>> BEGIN Source extract
Design caching strategy
Step 1 - Identify what to cache:
- Expensive reads that change infrequently (user profiles, product catalog)
- Computed aggregations (dashboard stats, leaderboards)
- Session tokens and auth lookups
Do NOT cache: frequently mutated data, financial balances, anything requiring strong consistency.
Step 2 - Choose pattern:
- Default: cache-aside with TTL
- Strong read-after-write: write-through
- High write throughput, loss acceptable: write-behind
Step 3 - Define invalidation:
- TTL expiry for most cases
- Explicit DELETE on write for cache-aside
- Never try to update a cached value in-place; DELETE then let the next read repopulate
Step 4 - Prevent stampede:
- Use a distributed lock (Redis SETNX) for high-traffic keys
- Add jitter to TTLs (base TTL +/- 10-20%) to spread expiry
Anti-patterns / common mistakes
| Mistake | Why it's wrong | What to do instead |
|---|---|---|
| Designing without clarifying requirements | You optimize for the wrong bottleneck and miss key constraints | Always spend 5 minutes on scope: scale, consistency needs, latency SLAs |
| Sharding before replication | Sharding is complex and expensive; replication + caching handles most read bottlenecks | Add read replicas and caching first; only shard when writes are the bottleneck |
| Shared database between services | Creates hidden coupling; one service's slow query can kill another | One database per service; expose data through APIs or events |
| Cache without invalidation plan | Stale reads cause data inconsistency; cache-DB drift grows silently | Define TTL and invalidation triggers before adding any cache |
| Ignoring the tail: all QPS estimates as average | p99 latency matters more than p50; a 2x peak multiplier is the minimum | Always model peak QPS (2-3x average) and design capacity for it |
| Single point of failure at every layer | Load balancer with no standby, single queue broker, one region | Identify SPOFs explicitly; add redundancy for any component whose failure kills the system |
Gotchas
CAP theorem is about partitions, not a free choice - You cannot "choose" to sacrifice partition tolerance. P is always present in distributed systems. The real choice is between C and A when a partition occurs. Framing it as a three-way trade-off is wrong.
>> END Source extract
>> BEGIN Data records
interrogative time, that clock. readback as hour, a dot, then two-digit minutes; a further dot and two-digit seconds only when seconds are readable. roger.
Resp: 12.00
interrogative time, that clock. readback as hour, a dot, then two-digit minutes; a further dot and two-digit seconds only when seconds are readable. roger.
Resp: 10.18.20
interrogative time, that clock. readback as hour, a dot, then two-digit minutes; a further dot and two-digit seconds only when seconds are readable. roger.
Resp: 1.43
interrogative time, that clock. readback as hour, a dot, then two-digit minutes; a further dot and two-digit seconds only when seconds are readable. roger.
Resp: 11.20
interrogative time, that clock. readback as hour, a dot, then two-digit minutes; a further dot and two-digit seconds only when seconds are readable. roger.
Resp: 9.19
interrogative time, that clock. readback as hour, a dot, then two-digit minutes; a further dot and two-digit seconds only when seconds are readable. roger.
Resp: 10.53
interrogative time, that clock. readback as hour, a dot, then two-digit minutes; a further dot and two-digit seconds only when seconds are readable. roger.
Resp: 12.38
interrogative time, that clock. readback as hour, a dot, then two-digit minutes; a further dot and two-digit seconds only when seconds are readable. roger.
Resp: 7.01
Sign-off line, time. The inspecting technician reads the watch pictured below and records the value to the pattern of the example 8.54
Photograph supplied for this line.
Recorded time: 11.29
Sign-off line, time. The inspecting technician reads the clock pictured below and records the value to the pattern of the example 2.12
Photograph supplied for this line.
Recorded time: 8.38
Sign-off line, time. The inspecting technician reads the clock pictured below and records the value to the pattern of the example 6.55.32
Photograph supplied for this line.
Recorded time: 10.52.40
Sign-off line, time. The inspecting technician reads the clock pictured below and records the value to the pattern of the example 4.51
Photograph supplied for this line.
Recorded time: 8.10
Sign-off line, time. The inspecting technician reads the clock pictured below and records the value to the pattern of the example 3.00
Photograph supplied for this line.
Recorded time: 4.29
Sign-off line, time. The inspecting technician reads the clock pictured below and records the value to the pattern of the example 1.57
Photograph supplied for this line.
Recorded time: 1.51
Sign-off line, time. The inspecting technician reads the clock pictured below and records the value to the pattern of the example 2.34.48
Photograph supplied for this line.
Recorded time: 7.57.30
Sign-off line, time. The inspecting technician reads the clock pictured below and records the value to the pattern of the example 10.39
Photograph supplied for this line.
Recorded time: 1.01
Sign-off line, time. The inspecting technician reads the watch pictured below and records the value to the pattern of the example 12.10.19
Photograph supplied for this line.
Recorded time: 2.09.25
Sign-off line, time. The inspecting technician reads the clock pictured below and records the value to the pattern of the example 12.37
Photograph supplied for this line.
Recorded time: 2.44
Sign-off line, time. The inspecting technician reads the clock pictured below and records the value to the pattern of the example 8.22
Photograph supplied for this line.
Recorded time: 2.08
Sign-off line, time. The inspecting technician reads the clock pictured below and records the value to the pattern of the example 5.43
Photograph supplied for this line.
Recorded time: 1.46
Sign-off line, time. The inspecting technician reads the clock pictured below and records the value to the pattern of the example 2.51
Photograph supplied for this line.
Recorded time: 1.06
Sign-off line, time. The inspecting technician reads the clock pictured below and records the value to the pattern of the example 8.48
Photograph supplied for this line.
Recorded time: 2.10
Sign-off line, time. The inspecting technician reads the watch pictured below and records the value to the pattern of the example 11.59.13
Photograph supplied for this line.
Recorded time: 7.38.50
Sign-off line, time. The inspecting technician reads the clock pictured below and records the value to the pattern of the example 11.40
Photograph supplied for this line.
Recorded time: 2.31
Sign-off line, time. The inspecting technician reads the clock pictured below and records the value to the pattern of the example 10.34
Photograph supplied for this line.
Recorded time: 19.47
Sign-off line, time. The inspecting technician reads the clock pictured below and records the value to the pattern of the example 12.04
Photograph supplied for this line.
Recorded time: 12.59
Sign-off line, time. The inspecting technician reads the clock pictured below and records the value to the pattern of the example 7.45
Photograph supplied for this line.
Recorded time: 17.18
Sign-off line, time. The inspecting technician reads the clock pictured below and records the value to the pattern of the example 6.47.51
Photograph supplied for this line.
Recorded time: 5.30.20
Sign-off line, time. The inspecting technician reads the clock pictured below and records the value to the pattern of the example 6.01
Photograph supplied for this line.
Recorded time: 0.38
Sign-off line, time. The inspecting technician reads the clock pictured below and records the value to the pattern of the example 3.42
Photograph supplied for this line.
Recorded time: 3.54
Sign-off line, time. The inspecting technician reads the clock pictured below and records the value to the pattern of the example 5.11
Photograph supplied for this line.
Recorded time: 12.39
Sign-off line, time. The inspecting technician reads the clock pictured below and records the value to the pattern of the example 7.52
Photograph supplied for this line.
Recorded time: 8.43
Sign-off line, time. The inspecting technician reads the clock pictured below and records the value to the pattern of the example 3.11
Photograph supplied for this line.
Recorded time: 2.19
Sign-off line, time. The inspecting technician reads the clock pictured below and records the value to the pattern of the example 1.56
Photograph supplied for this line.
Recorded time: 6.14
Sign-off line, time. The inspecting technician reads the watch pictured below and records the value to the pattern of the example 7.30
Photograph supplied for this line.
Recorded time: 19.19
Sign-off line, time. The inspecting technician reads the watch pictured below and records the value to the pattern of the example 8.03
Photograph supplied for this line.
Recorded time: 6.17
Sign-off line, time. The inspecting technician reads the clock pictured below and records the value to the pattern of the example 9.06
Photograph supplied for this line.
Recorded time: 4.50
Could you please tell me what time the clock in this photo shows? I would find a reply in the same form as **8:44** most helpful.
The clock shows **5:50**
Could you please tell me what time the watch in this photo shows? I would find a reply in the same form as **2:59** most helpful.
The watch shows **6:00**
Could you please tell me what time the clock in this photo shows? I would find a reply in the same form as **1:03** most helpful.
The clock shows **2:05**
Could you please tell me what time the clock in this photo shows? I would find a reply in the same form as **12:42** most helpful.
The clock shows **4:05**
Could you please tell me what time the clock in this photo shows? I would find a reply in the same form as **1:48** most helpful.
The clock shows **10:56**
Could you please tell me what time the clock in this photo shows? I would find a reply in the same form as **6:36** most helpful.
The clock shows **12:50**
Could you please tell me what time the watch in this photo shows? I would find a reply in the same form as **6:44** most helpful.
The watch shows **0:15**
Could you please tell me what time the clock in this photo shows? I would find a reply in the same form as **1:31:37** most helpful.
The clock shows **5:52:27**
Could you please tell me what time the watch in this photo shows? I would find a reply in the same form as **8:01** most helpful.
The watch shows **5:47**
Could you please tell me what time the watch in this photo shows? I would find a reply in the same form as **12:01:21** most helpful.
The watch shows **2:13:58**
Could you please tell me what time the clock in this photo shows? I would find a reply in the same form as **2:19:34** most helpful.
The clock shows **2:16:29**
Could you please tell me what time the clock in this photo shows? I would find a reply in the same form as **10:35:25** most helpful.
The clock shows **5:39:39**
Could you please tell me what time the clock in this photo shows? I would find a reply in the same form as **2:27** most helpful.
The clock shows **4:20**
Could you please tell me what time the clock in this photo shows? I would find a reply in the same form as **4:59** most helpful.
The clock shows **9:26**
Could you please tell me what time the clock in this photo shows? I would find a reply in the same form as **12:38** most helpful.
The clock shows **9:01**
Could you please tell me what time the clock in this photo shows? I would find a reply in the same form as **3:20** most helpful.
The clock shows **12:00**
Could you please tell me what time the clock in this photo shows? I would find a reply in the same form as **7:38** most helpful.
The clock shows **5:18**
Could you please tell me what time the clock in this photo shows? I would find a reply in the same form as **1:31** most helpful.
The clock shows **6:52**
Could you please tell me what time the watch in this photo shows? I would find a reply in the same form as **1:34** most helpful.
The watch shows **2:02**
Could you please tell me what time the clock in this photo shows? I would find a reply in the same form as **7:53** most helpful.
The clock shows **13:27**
>> END Data records
Parts of the exercise →
1: Extract, word for word, the passage of the caching and system design text from "Design caching strategy" to "requiring strong consistency.".
2: Write the next part of the caching and system design text, picking up right after its final sentence.
The records are material of their own and unrelated to the caching and system design text.

Answers to the problems →
1:
Design caching strategy
Step 1 - Identify what to cache:
- Expensive reads that change infrequently (user profiles, product catalog)
- Computed aggregations (dashboard stats, leaderboards)
- Session tokens and auth lookups
Do NOT cache: frequently mutated data, financial balances, anything requiring strong consistency.

2:
Caching invalidation is the hard part, not caching itself - Most designs add Redis without defining when data becomes stale. The moment a cache-aside entry is written, define the exact condition that invalidates it. "We'll figure that out later" causes stale reads in production.
Read replicas have replication lag - Writes go to the primary; reads from replicas may be 10-100ms stale. If you route reads to replicas immediately after writes (e.g., "create, then fetch profile"), users will see the old version. Use read-after-write consistency or route critical reads to primary.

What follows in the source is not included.